* [What you will do]:
Among the records that follow, find the line with "Let us call a 1" and the line with "Azamat Mardanov". Set down those lines and all lines between them exactly, without adding anything.

[Saved data entries]
= = = = = = =

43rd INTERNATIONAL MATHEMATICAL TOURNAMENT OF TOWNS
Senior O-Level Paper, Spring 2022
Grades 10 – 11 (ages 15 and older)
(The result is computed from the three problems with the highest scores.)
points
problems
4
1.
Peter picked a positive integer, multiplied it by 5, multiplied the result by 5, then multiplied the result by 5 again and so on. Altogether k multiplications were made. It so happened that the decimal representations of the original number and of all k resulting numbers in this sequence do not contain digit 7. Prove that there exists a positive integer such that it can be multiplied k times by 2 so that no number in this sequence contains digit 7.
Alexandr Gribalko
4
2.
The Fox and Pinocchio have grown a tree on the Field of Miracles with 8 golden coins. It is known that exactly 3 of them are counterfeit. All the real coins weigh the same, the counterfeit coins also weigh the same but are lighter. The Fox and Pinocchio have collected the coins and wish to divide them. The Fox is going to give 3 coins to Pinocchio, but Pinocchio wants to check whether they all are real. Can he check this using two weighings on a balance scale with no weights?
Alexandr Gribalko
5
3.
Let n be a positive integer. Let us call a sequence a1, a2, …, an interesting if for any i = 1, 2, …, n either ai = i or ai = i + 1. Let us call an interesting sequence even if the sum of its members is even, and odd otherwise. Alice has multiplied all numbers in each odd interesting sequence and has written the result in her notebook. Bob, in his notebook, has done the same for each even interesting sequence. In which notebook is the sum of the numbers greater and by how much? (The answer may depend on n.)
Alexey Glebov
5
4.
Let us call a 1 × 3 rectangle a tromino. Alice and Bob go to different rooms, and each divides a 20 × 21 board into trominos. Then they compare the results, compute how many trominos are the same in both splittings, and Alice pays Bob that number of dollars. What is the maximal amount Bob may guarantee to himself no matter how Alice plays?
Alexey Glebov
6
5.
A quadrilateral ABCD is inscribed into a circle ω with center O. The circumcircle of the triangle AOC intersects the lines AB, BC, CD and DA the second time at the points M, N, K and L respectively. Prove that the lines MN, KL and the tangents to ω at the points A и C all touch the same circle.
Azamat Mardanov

= = = = = = =

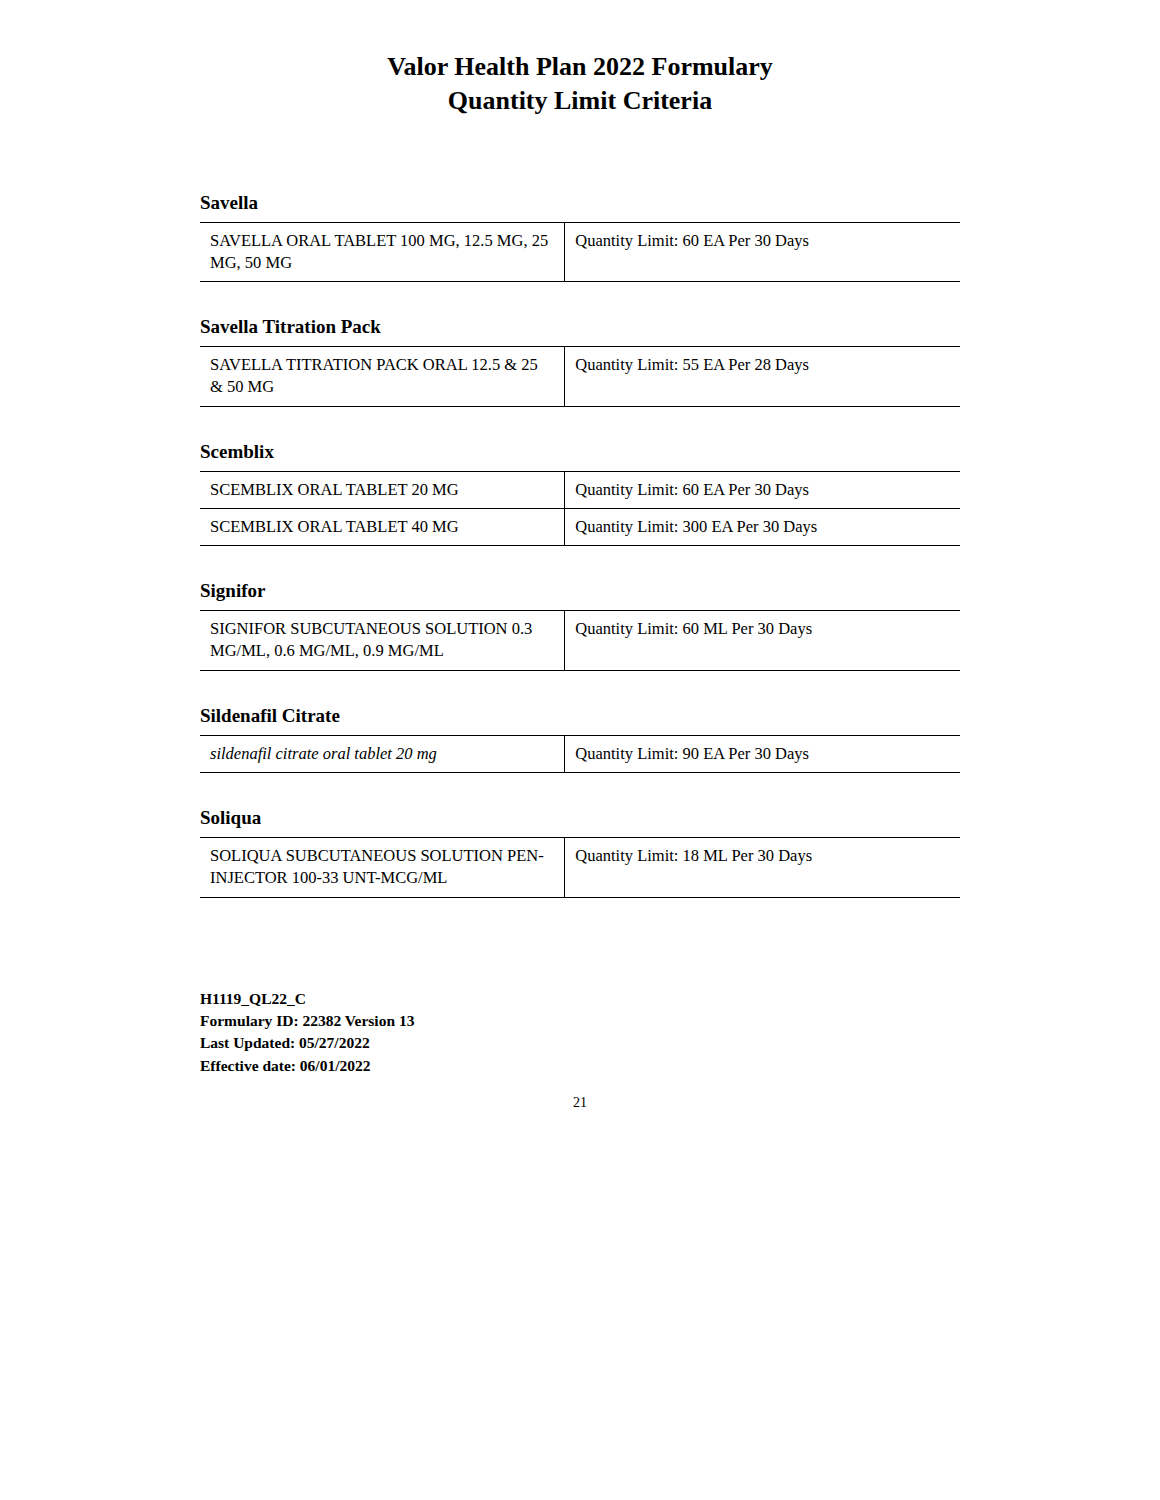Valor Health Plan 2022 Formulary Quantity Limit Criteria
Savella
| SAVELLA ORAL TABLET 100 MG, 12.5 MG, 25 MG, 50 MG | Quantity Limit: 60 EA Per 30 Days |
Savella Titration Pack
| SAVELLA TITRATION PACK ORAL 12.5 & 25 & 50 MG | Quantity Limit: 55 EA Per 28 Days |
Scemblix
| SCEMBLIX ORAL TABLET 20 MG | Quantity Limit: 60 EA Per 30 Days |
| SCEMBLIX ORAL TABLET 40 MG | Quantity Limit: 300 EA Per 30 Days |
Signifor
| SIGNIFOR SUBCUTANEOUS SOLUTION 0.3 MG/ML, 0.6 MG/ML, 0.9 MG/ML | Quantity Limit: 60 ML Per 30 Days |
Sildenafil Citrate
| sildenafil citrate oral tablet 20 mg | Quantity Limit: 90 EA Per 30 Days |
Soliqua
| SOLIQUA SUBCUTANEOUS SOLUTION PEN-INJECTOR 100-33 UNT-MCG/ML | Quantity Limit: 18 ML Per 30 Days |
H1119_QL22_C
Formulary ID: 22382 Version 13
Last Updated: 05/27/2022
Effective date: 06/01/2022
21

= = = = = = =

* [Response]:
Let us call a 1 × 3 rectangle a tromino. Alice and Bob go to different rooms, and each divides a 20 × 21 board into trominos. Then they compare the results, compute how many trominos are the same in both splittings, and Alice pays Bob that number of dollars. What is the maximal amount Bob may guarantee to himself no matter how Alice plays?
Alexey Glebov
6
5.
A quadrilateral ABCD is inscribed into a circle ω with center O. The circumcircle of the triangle AOC intersects the lines AB, BC, CD and DA the second time at the points M, N, K and L respectively. Prove that the lines MN, KL and the tangents to ω at the points A и C all touch the same circle.
Azamat Mardanov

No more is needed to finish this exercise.